20- Seria, assim, preferível e muito menos oneroso, que o sócio AA nada fizesse, nem acordasse, o que acarretaria que a sociedade pagasse pela aquisição dos lotes de terreno a quantia de €5.600.000,00, em vez do montante que efetivamente veio a pagar.
21- O sócio AA preocupado com os interesses da sociedade e concomitantemente com os interesses dos seus sócios, diligenciou uma redução do preço.
22- Os restantes sócios não satisfeitos com a redução, de forma vil e incompreensível, aproveitando-se de alguma ingenuidade do Autor (as cautelas exigiam que tudo que acordou, designadamente com o sócio-gerente CC, fosse reduzido a escrito), pretendem agora, à custa do património deste, duplicar o valor da redução, impondo, assim, que o pagamento da comissão efetuada à B..., Lda. seja suportada pelo Autor.

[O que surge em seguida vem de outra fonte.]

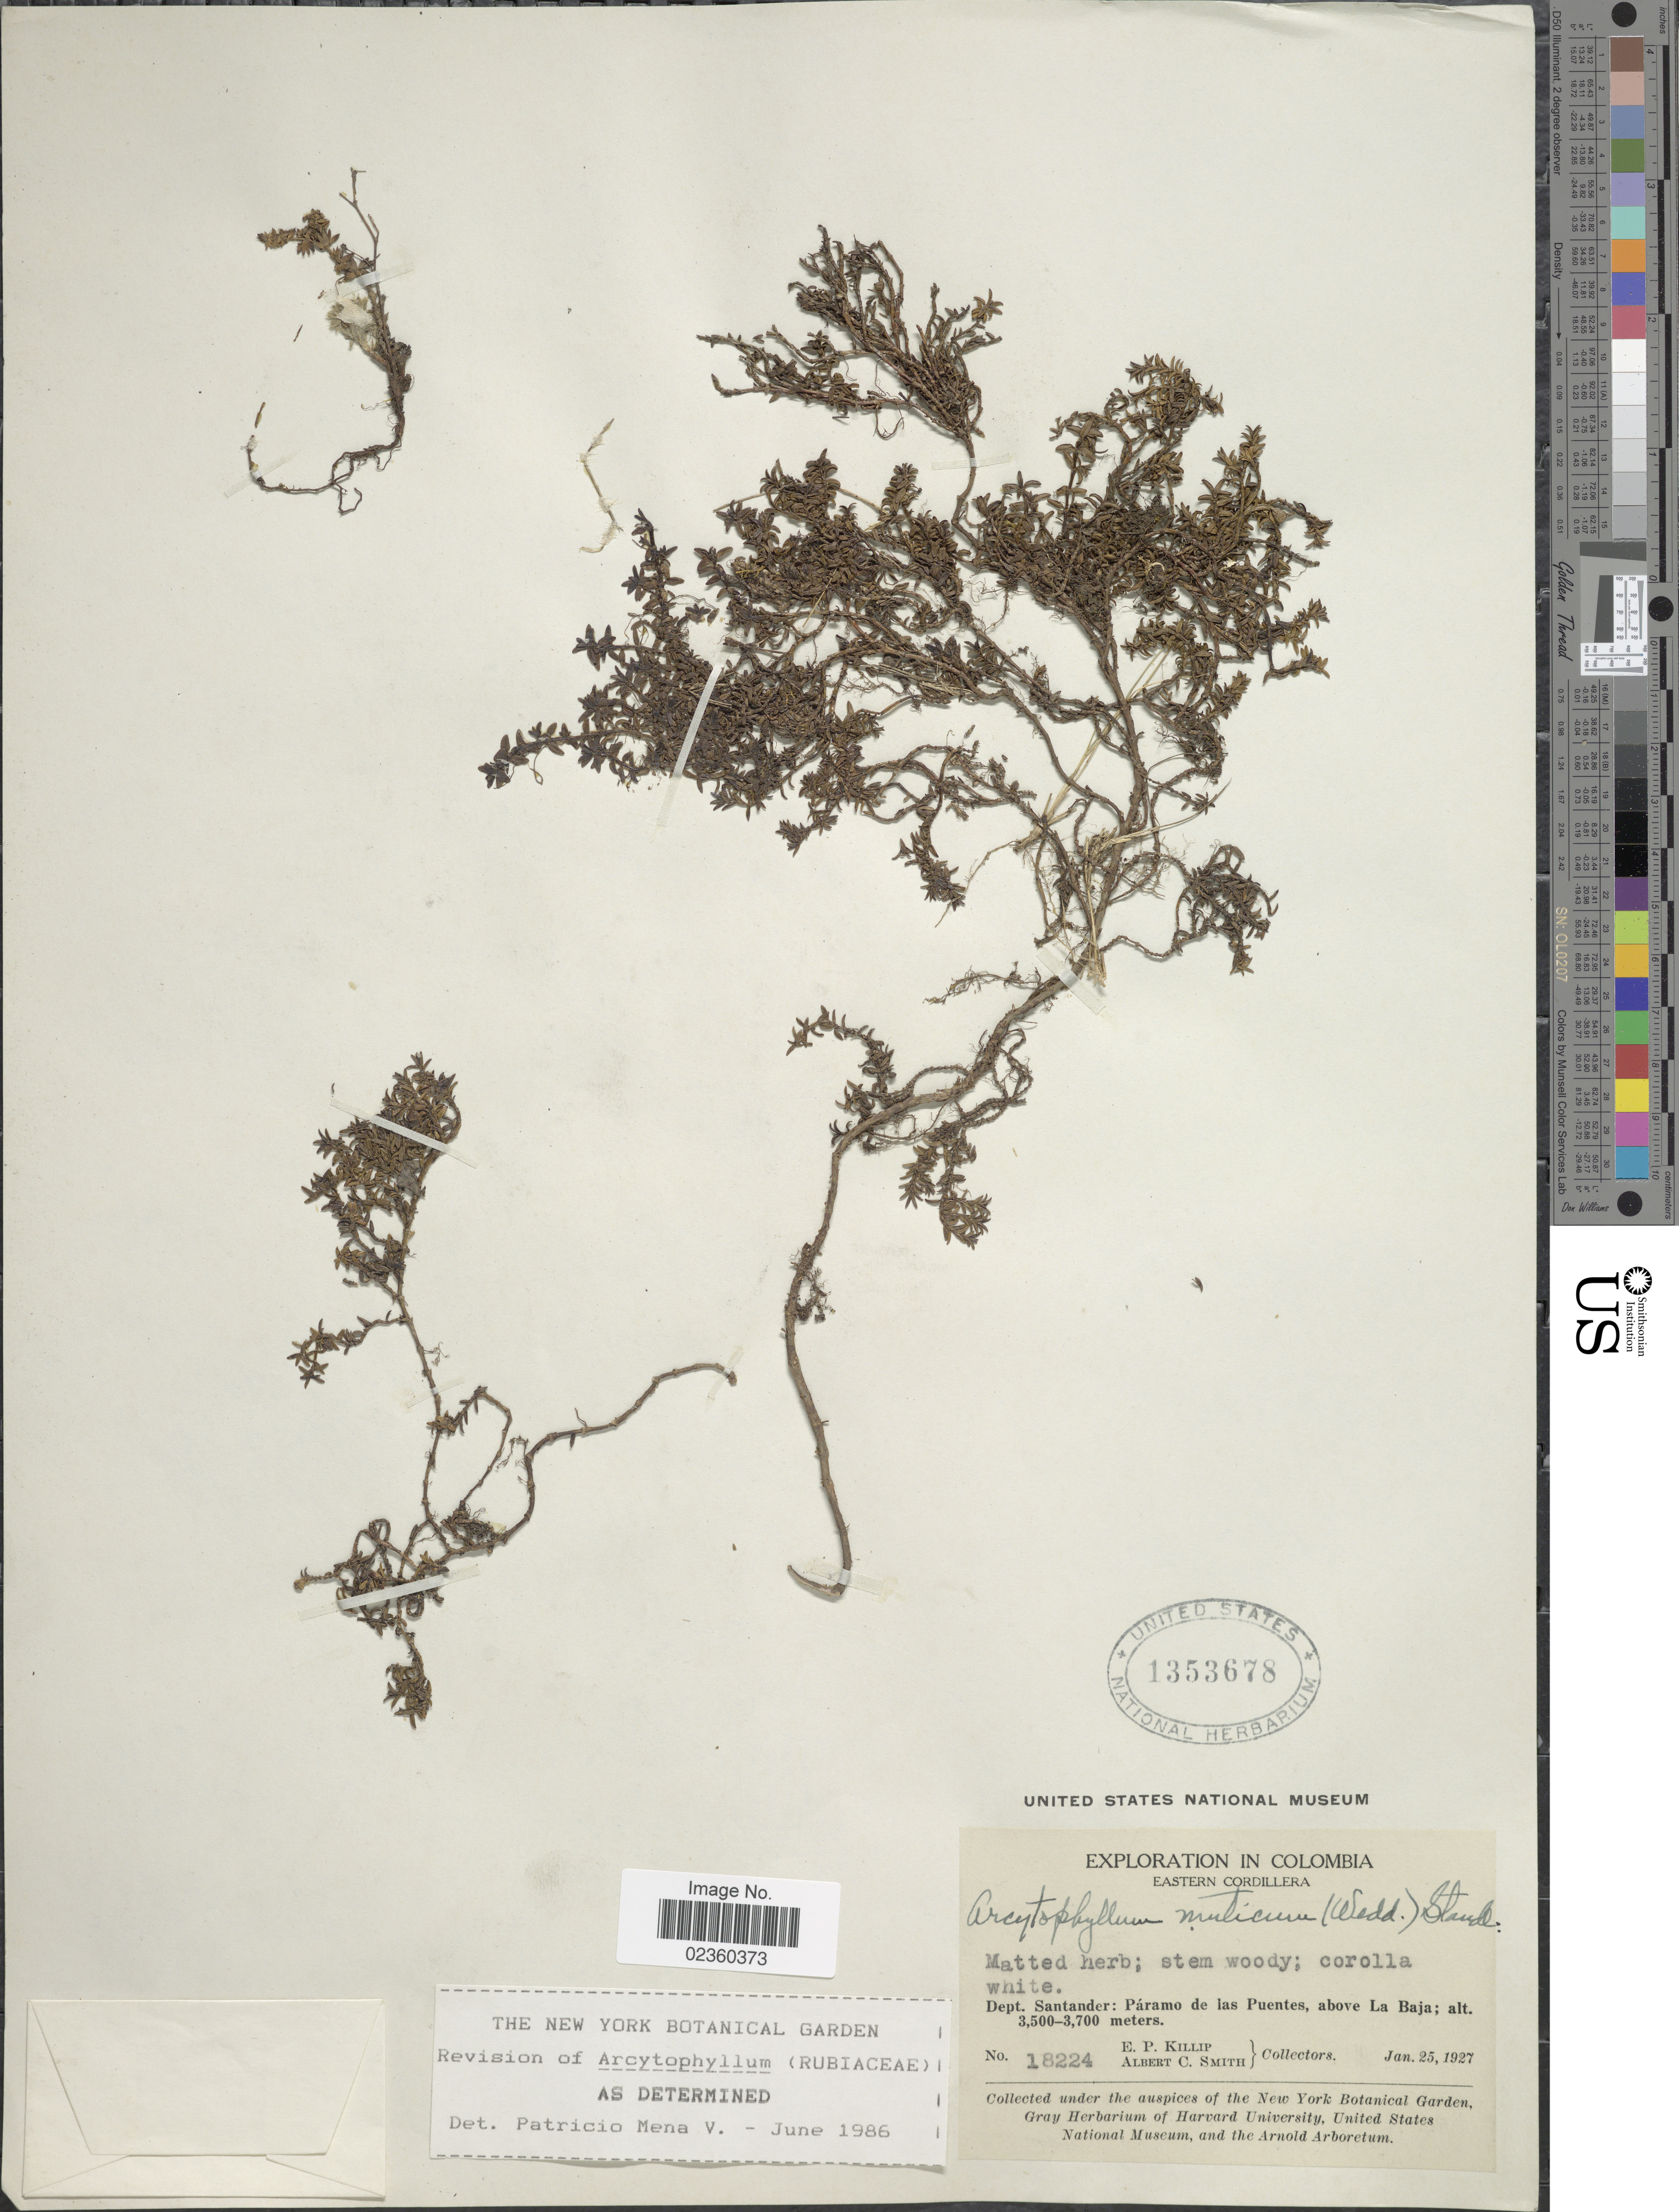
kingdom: Plantae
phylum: Tracheophyta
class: Magnoliopsida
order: Gentianales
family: Rubiaceae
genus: Arcytophyllum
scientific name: Arcytophyllum muticum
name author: (Wedd.) Standl.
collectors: E. P. Killip & A. C. Smith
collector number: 18224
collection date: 1927-01-25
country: Colombia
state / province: Santander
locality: Eastern Cordillera, Dept. Santander: Páramo de las Puentes, above La Baja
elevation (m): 3500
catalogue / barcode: US 1353678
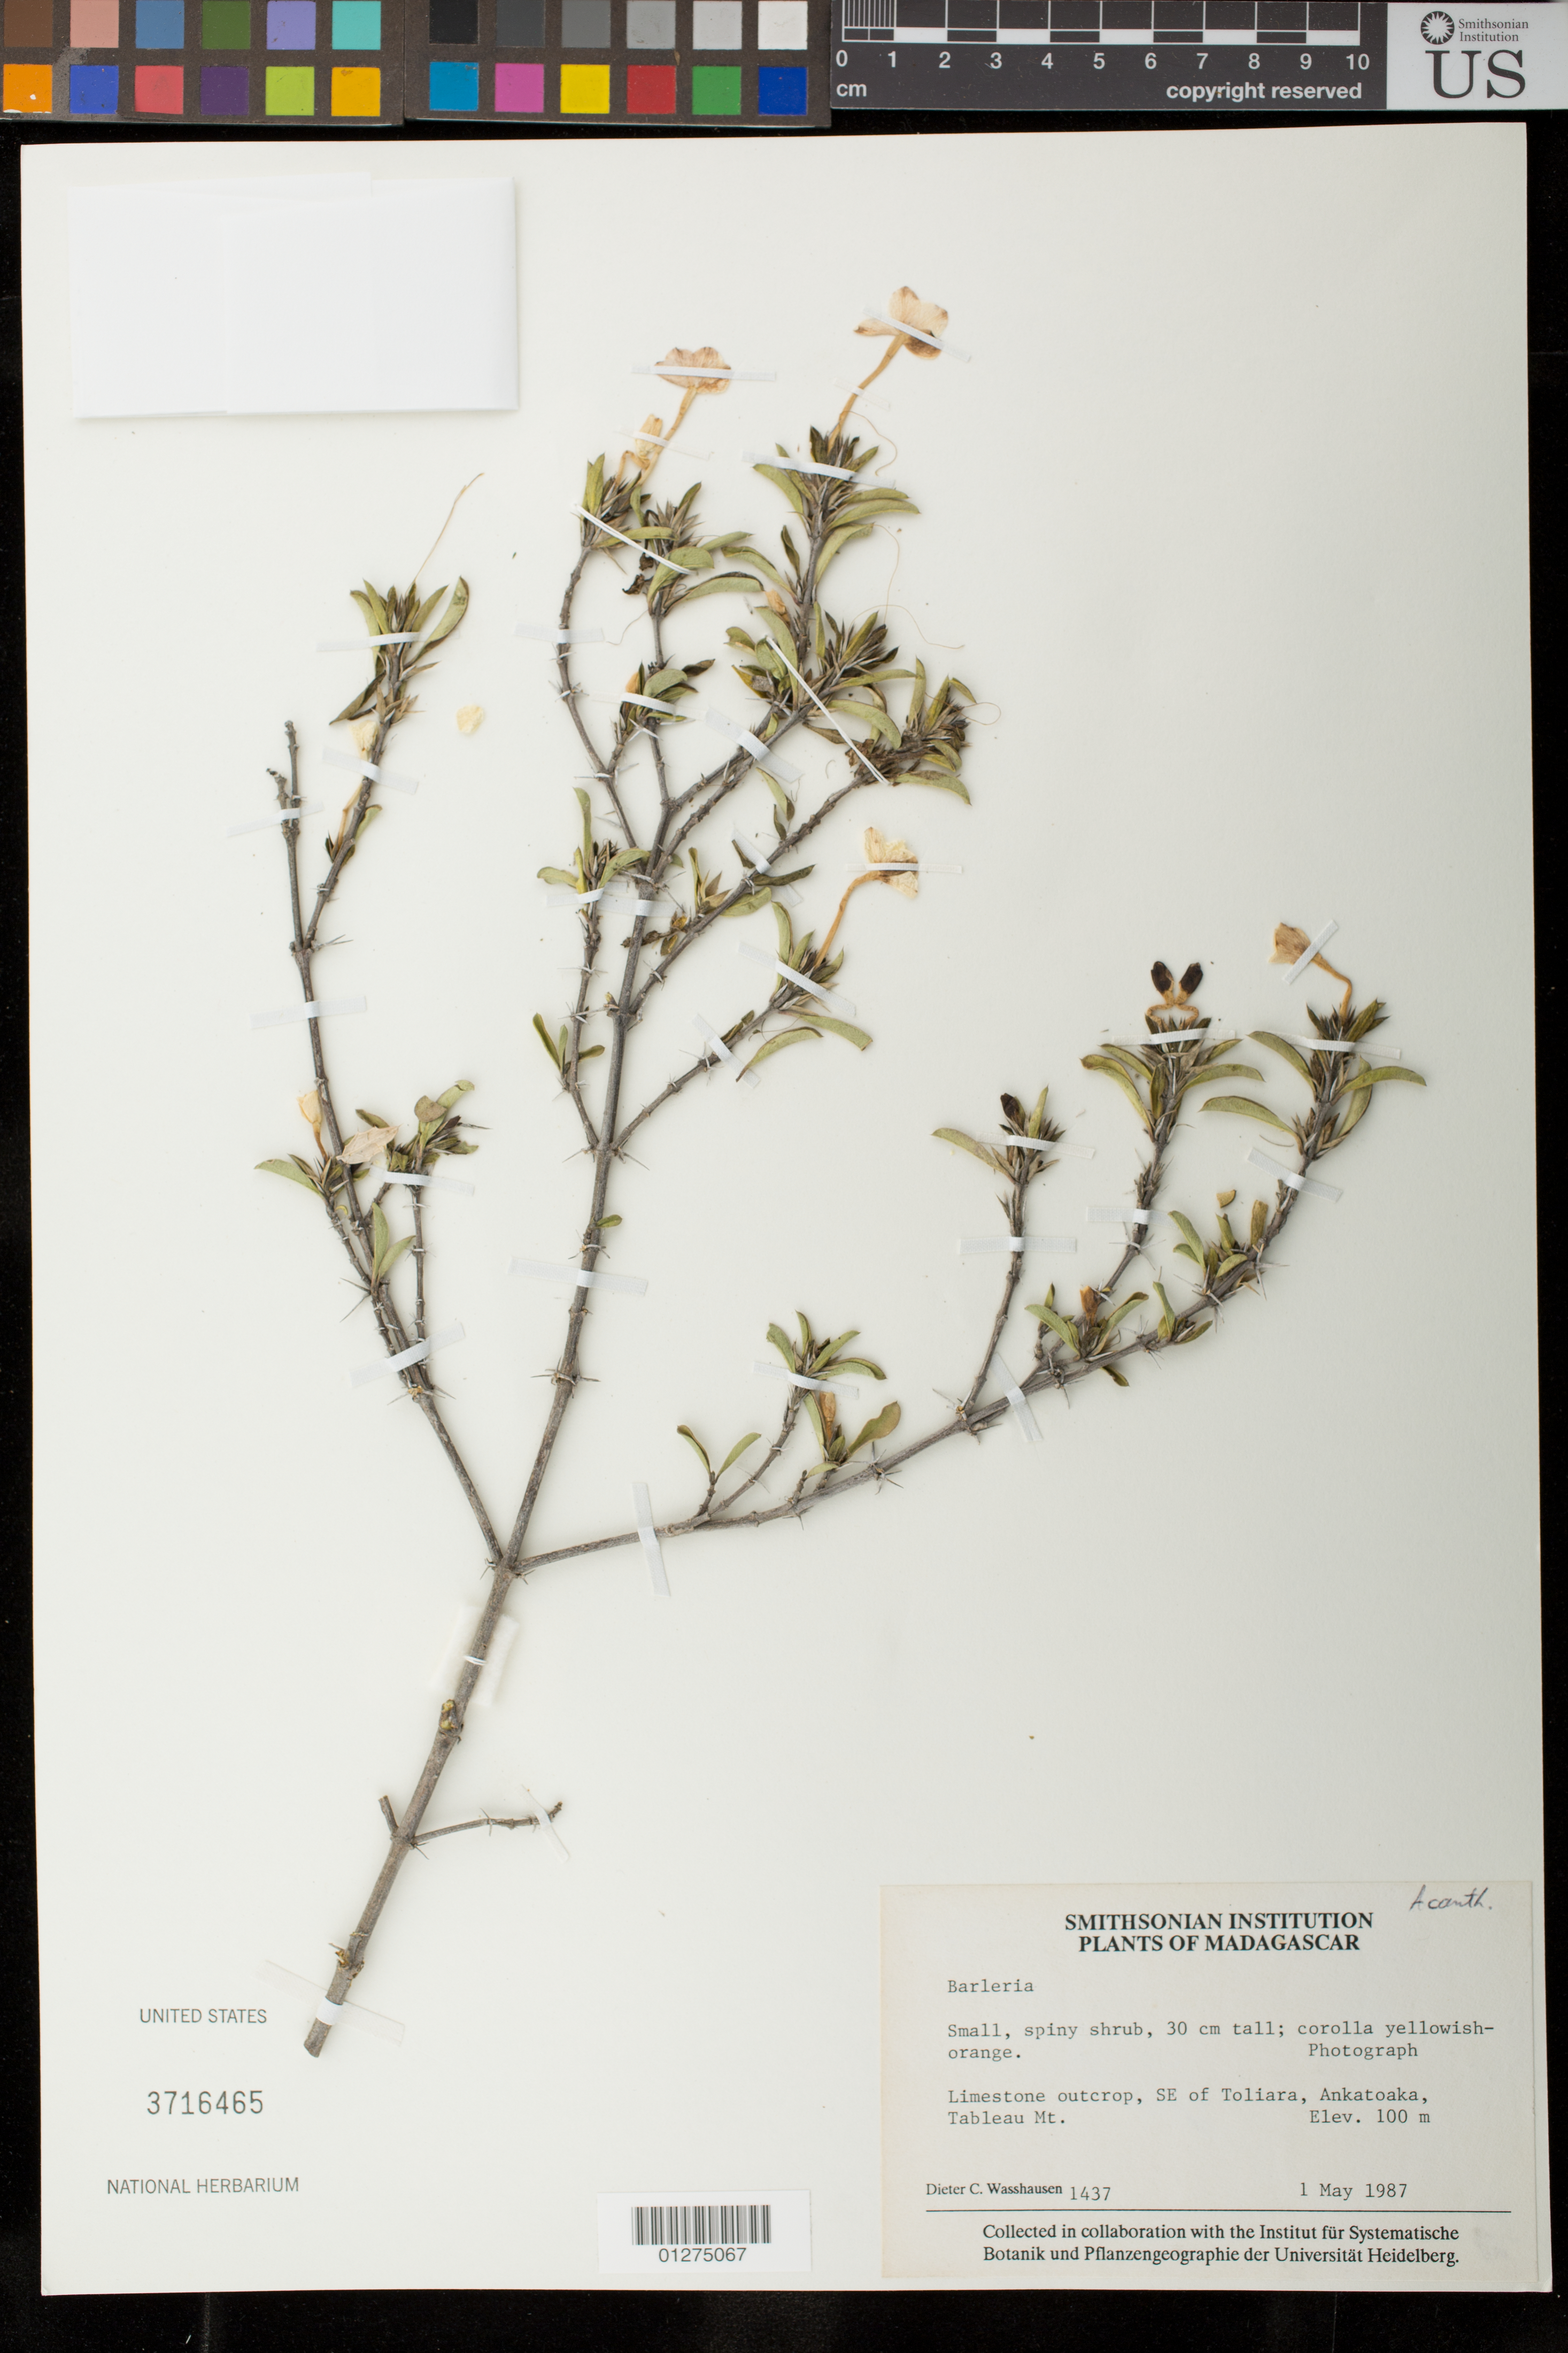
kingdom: Plantae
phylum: Tracheophyta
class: Magnoliopsida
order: Lamiales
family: Acanthaceae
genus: Barleria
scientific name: Barleria sp.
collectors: D. C. Wasshausen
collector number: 1437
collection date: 1987-05-01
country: Madagascar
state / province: Atsimo-Andrefana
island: Madagascar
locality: SE of Toliara, Ankatoaka, Tableau Mt.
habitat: limestone outcrop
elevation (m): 100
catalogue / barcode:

23- Deste modo, sempre com o devido respeito por opinião diversa, a decisão adotada pelo Tribunal a quo afasta-se de forma incompreensível dos limites aceitáveis pela boa fé, revelando-se manifestamente injusta.
24- Estamos, pois, perante um caso de manifesto abuso de direito, na modalidade suprarreferida, tendo em conta os comportamentos que a ré assumiu.
25 - Choca a consciência jurídica que a ré possa, através da deliberação em causa, receber uma quantia que manifestamente não tem direito.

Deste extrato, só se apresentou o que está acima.